The US Special Operations Command (SOCOM) and Boeing had to cut short the test flight programme of the YMQ-18A unmanned helicopter after one of the aircraft crashed in Belize on 4 September.
No-one was hurt when the aircraft - dubbed the A160T Hummingbird by Boeing - crashed on the flightline of the Central Farm general aviation airfield in Belize on returning from a mission.
The incident is still under investigation, SOCOM says, and the 45 days of testing that began on 1 August were halted one week early. Boeing, which was operating the aircraft at the time of the crash, and the US military were in Belize testing the new unmanned air vehicle and the experimental Forester foliage-penetrating radar. The UAV had the large, externally mounted radar onboard at the time of the crash, but it is not yet clear whether the sensor or the aircraft is a total loss, SOCOM says.

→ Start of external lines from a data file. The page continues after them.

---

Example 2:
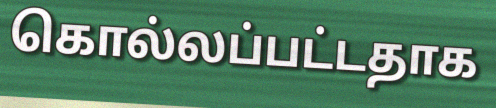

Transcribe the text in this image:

கொல்லப்பட்டதாக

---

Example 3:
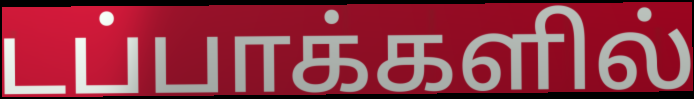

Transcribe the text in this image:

டப்பாக்களில்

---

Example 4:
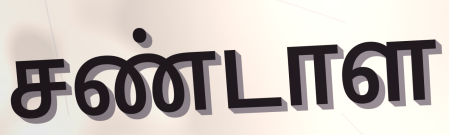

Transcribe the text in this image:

சண்டாள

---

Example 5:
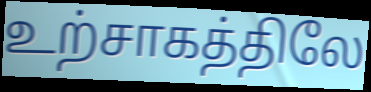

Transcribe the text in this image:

About 90% of the testing objectives were completed before the crash and the rest can be done in the USA, SOCOM says. Before the mishap, two UAVs had completed 28 flights in 27 days and logged a combined 94 flight hours, the command says.

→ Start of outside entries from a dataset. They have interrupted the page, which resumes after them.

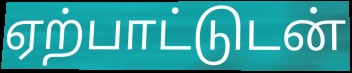
ஏற்பாட்டுடன்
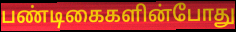
பண்டிகைகளின்போது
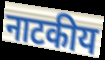
नाटकीय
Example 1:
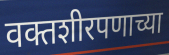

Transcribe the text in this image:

वक्तशीरपणाच्या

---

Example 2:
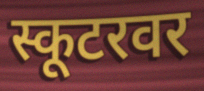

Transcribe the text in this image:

स्कूटरवर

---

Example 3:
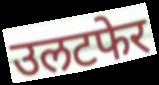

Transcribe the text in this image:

उलटफेर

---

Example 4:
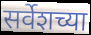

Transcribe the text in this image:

सर्वेशच्या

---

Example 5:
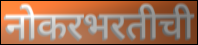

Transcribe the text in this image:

नोकरभरतीची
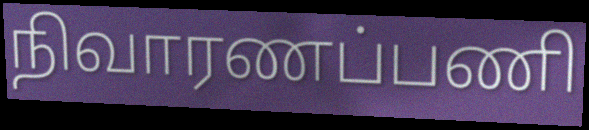
நிவாரணப்பணி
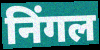
निंगल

In 2009, SOCOM announced the intent to purchase 20 A160 helicopters between fiscal year 2012 and FY2017 to fulfil a requirement for a long-endurance, vertical take-off and landing aircraft. The Hummingbird, with its patented adjustable rotor speed technology, holds the record for endurance in its class, at 18.7h.

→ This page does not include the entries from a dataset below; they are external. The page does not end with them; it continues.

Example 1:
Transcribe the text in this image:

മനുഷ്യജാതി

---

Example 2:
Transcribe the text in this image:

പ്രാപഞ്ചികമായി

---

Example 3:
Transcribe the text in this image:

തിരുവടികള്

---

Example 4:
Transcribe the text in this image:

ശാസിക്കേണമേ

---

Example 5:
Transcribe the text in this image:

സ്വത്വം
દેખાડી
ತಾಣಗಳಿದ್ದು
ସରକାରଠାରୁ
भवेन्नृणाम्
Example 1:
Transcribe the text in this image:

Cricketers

Shortly before the 50-member team departed for Belize, a US Army Aviation Applied Techonology Directorate-owned A160 crashed on a California flightline. The cause of the 28 July incident is also still unknown and the investigation still ongoing, says Boeing.
“It went into autorotation,” said Boeing Military Aircraft director of unmanned airborne systems Vic Sweberg at a UAV conference in August. “It was pretty much a complete loss.”